In unrelated news, we’re all going to die one day.
I don’t seriously believe that this is how it will ultimately play out, but it could if we let it happen. One might wonder why everyone who is prescribed statin drugs doesn’t drop dead shortly after starting them. The pharmaceutical companies know that Americans haven’t been dumbed down enough (yet) to fail to notice that particular side effect, so the drug is sufficiently diluted so that most victims won’t start noticing severe symptoms for at least a few years. The average person is not very good at connecting cause and effect when the two are separated by years. It’s a great racket.
The authors put forward theories concerning the real causes of cancer and heart attacks. I don’t know for sure whether they are right but they are interesting. Even though most of our readers are familiar with the general subject, this book is very interesting and well done. Their devastating analysis of how statins work makes it clear that the end result can’t be good even when short term results look promising.

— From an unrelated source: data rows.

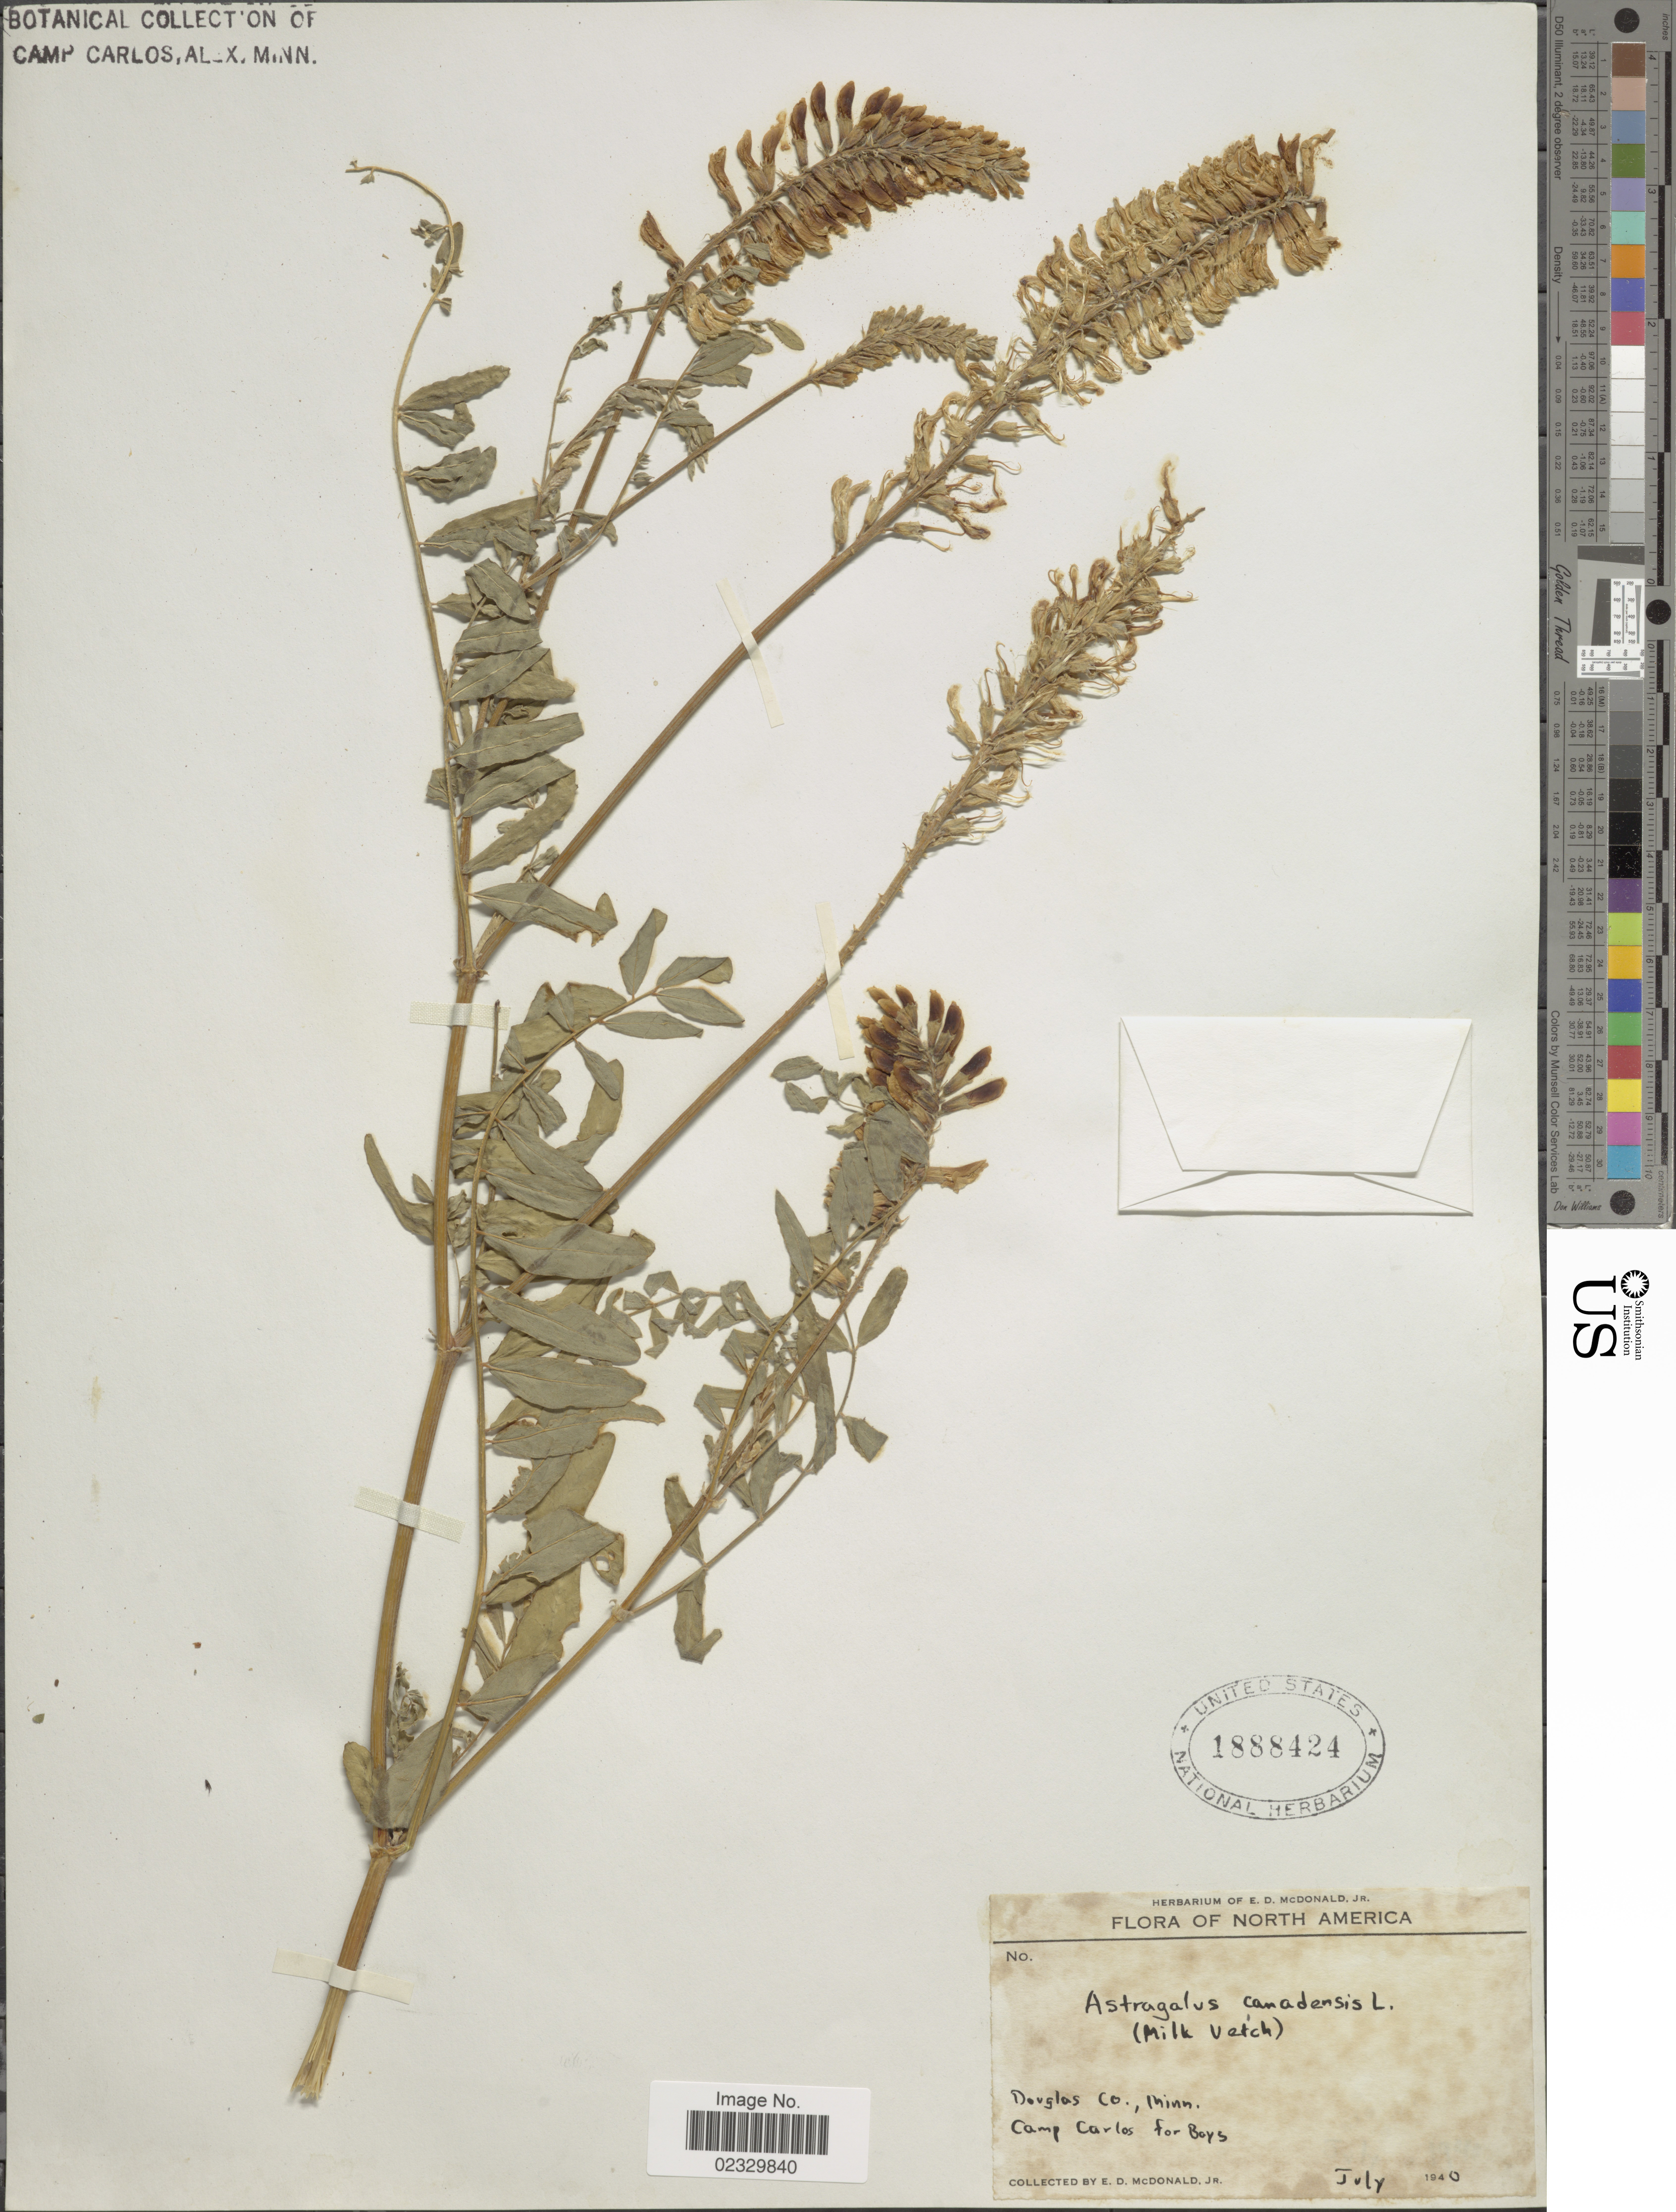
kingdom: Plantae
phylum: Tracheophyta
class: Magnoliopsida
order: Fabales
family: Fabaceae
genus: Astragalus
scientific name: Astragalus canadensis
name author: L.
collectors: E. D. McDonald Jr.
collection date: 1940-07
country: United States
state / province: Minnesota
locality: Douglas Co., Camp Carlos for boys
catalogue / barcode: US 1888424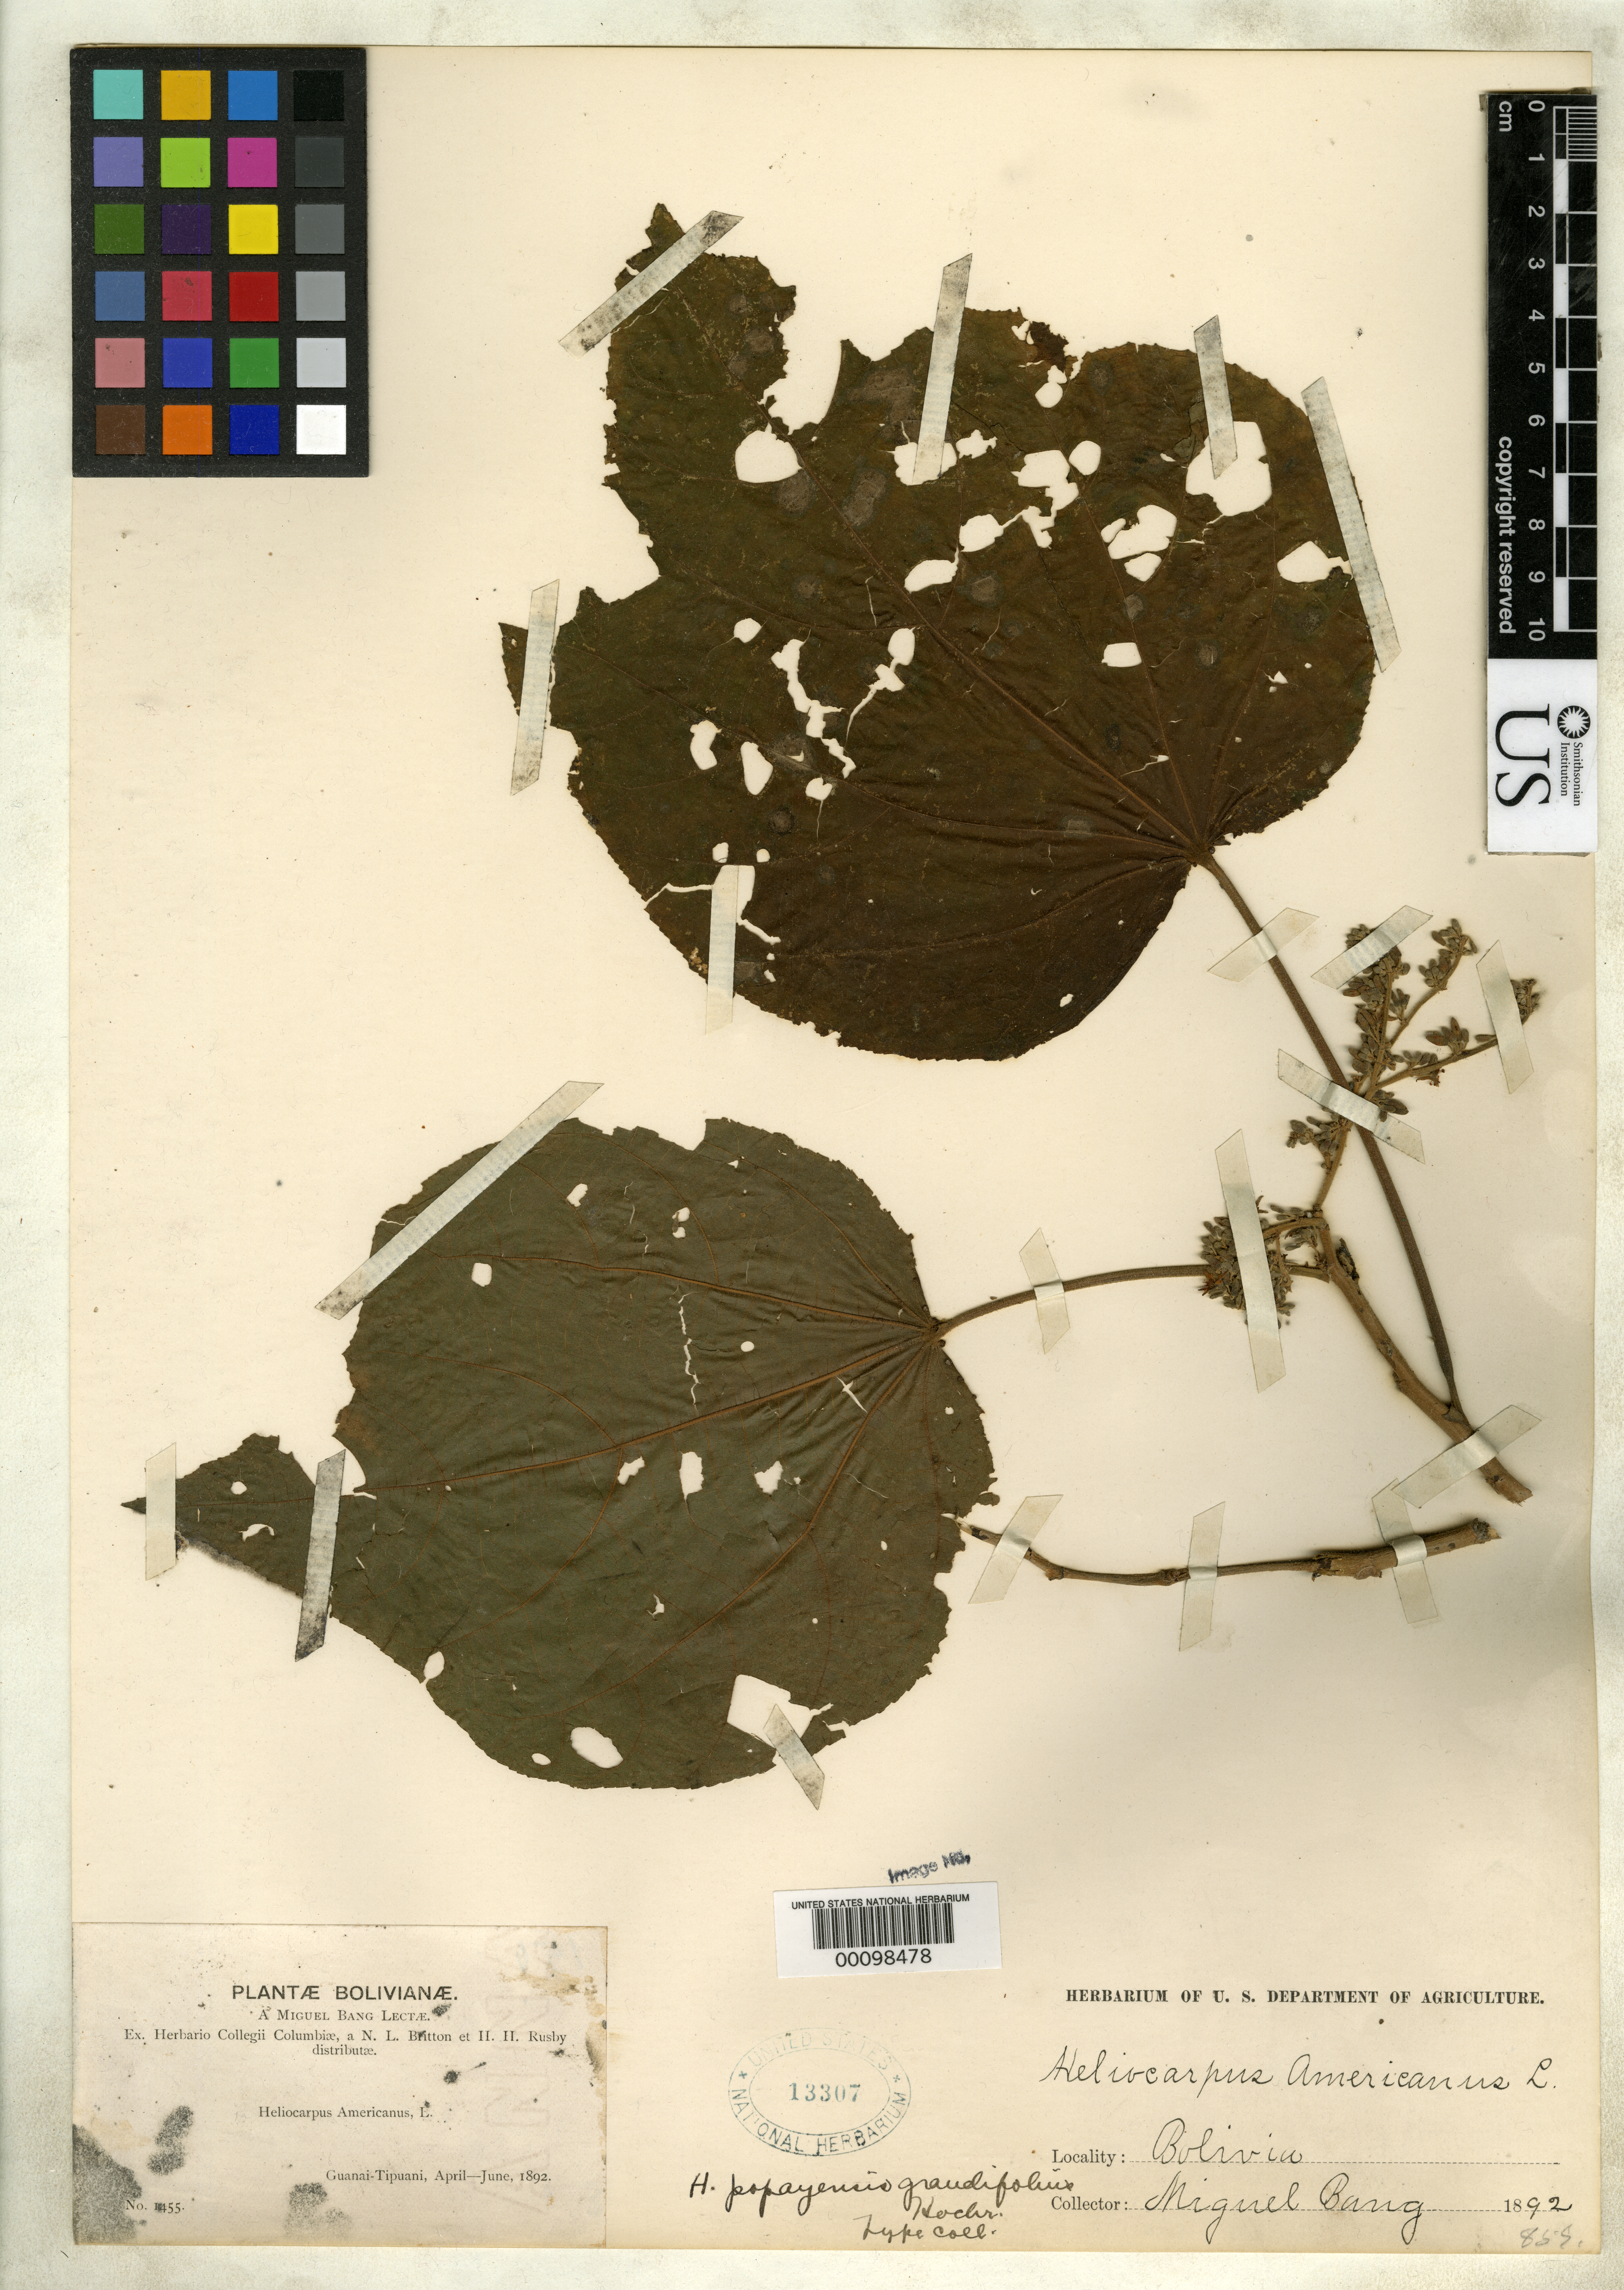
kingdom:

The Japanese researcher Dr. Akira Endo is credited with finding the first statin. When asked why he wouldn’t take it for his own high cholesterol, he answered with an inscrutable Japanese proverb, “The indigo dyer wears white trousers.” To make sense of that you need to know indigo dye is toxic.

This article appeared in Wise Traditions in Food, Farming and the Healing Arts, the quarterly magazine of the Weston A. Price Foundation, Fall 2012.